The Saudi-led coalition said it launched a military operation against the Iran-backed Houthis (Ansarallah) on Thursday (September 19th) in its first known strike since an attack on the kingdom's oil industry that was blamed on Iran, AFP reported.
The operation in the north of the country comes after strikes on two Saudi oil facilities last weekend knocked out half the kingdom's production, sending regional tensions soaring.
The coalition said its operation destroyed four sites north of the port city of al-Hodeidah that were used by the Houthis to assemble remote-controlled boats and sea mines, according to a statement released by the Saudi Press Agency.
It described the sites as a threat to maritime security in the crucial shipping lane of Bab al-Mandeb and the southern Red Sea.
Hours before announcing the operation, which strains an already fragile UN-brokered ceasefire in al-Hodeidah, the Arab coalition said it intercepted a "remote-controlled, booby-trapped boat" that the Houthis aimed to use for a "terrorist act in the south of the Red Sea".

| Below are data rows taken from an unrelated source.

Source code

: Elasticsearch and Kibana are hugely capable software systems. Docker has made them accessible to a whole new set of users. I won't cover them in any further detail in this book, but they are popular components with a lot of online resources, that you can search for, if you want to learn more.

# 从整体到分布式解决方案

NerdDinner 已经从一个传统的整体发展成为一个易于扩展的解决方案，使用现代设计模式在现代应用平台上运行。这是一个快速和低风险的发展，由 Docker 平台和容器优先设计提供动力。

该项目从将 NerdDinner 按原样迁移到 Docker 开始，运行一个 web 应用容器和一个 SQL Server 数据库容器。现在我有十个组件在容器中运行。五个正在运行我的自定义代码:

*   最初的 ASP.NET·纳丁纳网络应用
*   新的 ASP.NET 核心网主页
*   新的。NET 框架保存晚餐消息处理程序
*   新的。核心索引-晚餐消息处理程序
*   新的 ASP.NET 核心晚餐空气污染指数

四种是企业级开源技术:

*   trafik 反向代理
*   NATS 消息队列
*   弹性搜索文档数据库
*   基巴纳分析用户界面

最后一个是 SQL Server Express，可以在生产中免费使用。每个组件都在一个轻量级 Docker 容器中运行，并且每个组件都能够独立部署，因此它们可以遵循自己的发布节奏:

The coalition said the boat was destroyed in the operation but it did not specify the target.
The Houthis claimed responsibility for last weekend's attacks on Abqaiq –- the world's largest oil processing facility –- and the Khurais oil field in eastern Saudi Arabia.
But both Washington and Riyadh have ruled that out, saying the operation was beyond the militia's capabilities, and pinned the blame on Iran.